Hapa haole music was introduced to the mainland United States at multiple points through the 1910s. The 1912 Broadway musical The Bird of Paradise contained multiple songs from the genre. Additionally, hapa haole was widely performed by bands at the Panama–Pacific International Exposition in 1915 as a part of the exposition's Hawaiian Pavilion. "On the Beach at Waikiki", a hapa haole composition by Henry Kailimai which was performed at the exposition, went on to become a major hit in the mainland, one of the first of the genre to do so. Following these initial introductions of the genre in the mainland, hapa haole and Hawaiian music as a whole began to find a large amount of attention and commercial success across the country. In 1916, hapa haole was the best-selling genre in the United States. The popularity of one hapa haole artist, Johnny Noble, led to him recording 110 Hawaiian songs with Brunswick Records, a mainland label, in 1928.

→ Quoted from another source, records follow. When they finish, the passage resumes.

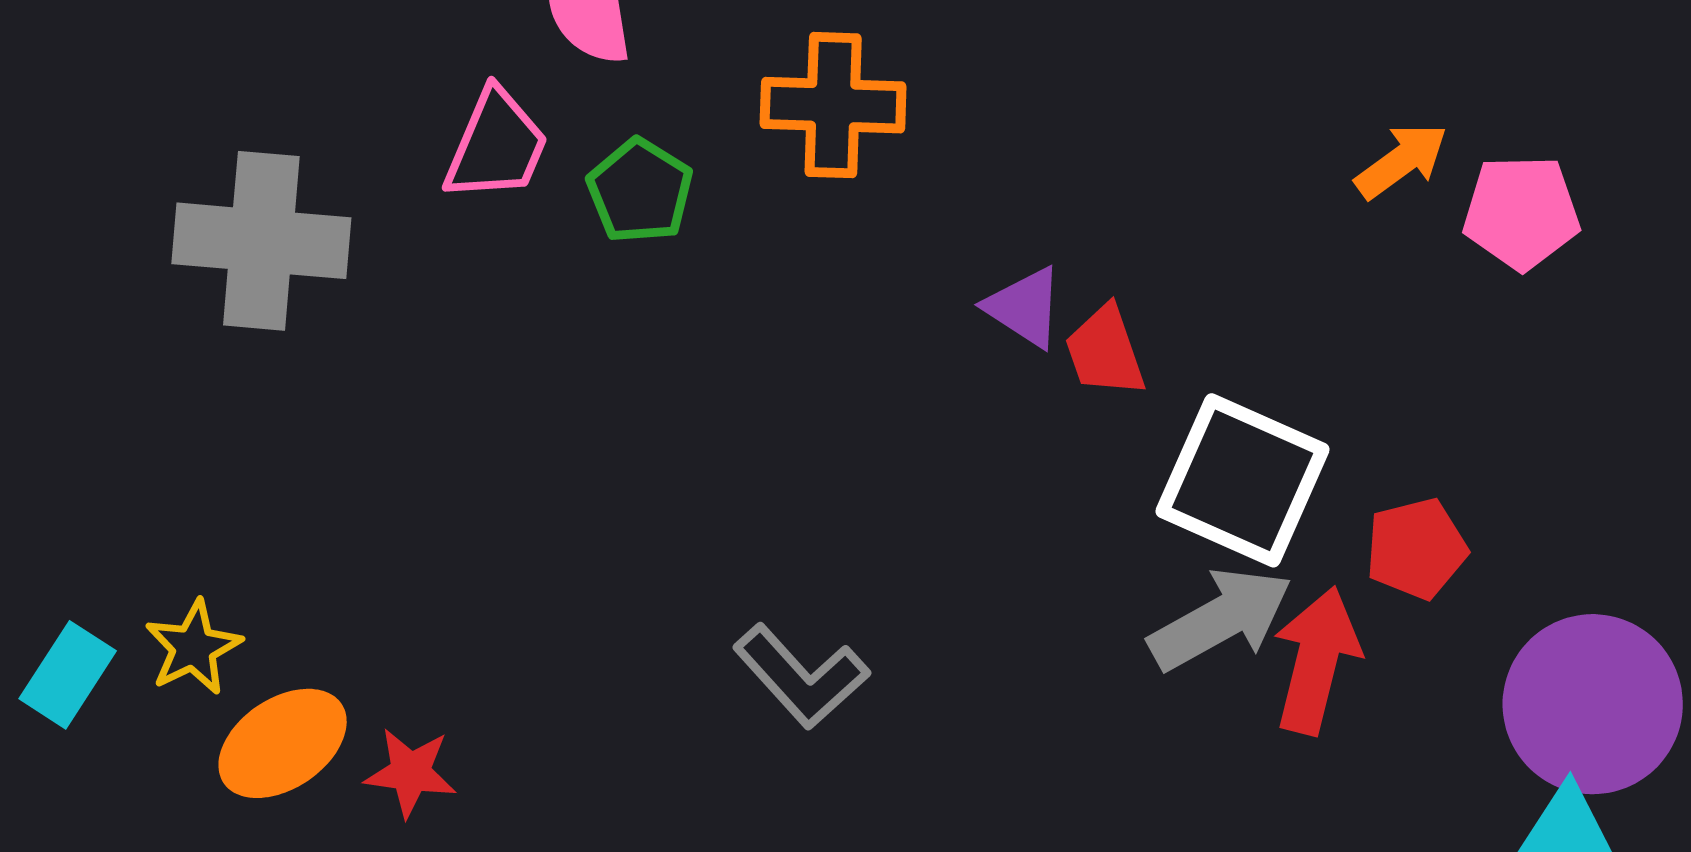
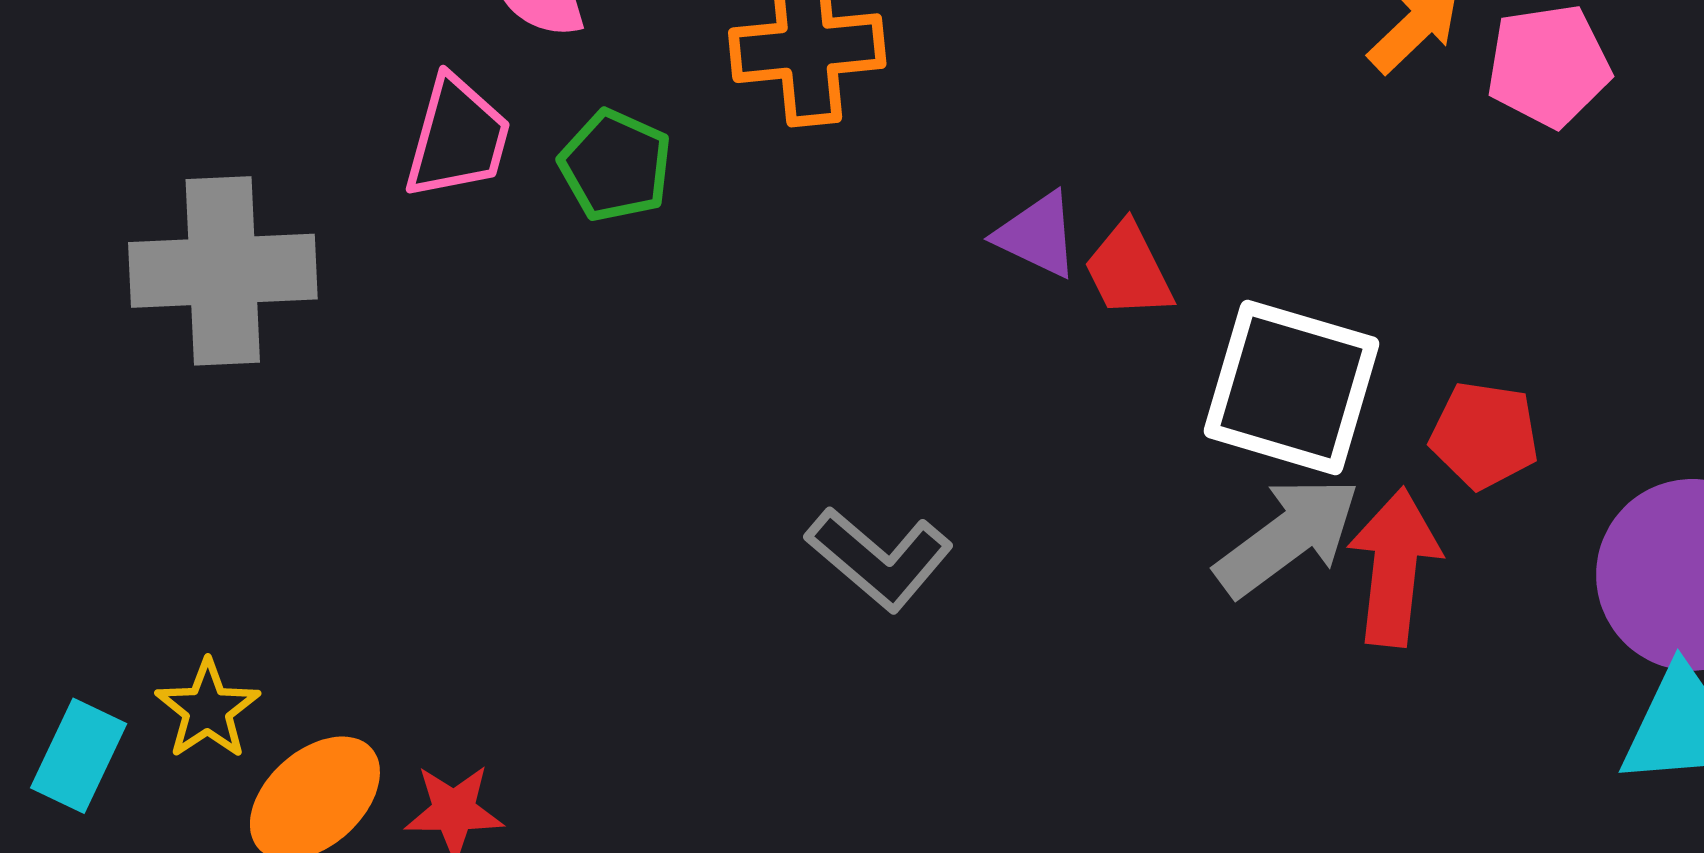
red pentagon: (1416, 549) -> (1484, 435), turned 30
gray L-shape: (801, 676) -> (879, 558), moved

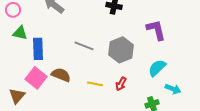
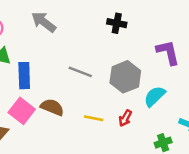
cyan semicircle: (157, 68) -> (155, 96), moved

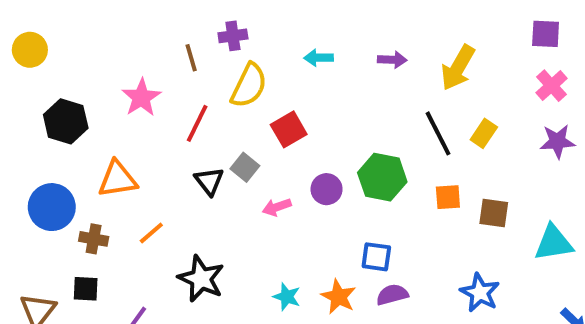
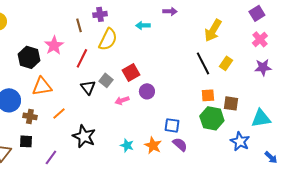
purple square: (546, 34) -> (257, 13), turned -35
purple arrow: (392, 60) -> (170, 11), moved
black hexagon: (66, 121) -> (29, 57), moved
red square: (289, 129) -> (131, 72), moved
green hexagon: (382, 177) -> (212, 118), moved
blue star: (480, 293) -> (240, 141), moved
purple semicircle: (392, 295) -> (180, 144), turned 56

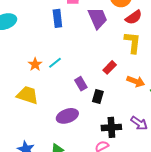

Novelty songs written by non-Hawaiians, such as songwriters from Tin Pan Alley, formed a considerable amount of hapa haole songs produced following its initial explosion in popularity. Many of these songs were detached from actual Hawaiian culture, and used nonsensical, faux-Hawaiian lyrics. The songs also intended to appeal to American tourists' notions of Hawaii; specifically, the islands' perceived "exoticism and seduction". Later on, during the Hawaiian Renaissance of the 1970s, the genre was the subject of criticism due to its perceived inauthenticity.

The hapa haole "craze" peaked and began to dissipate in the 1930s. Harry Owens' "Sweet Leilani" became a number one hit in the United States following Bing Crosby's performance of the song in the 1937 film Waikiki Wedding. The song won the Academy Award for Best Original Song in 1938. The genre gradually faded in popularity until the Hawaiian Renaissance led to renewed interest in Hawaiian music, including hapa haole. Although it had beginnings in Hawaiian traditional music and ragtime, the genre evolved alongside American popular music, and now comprises other styles, including swing, rock and roll, and rap.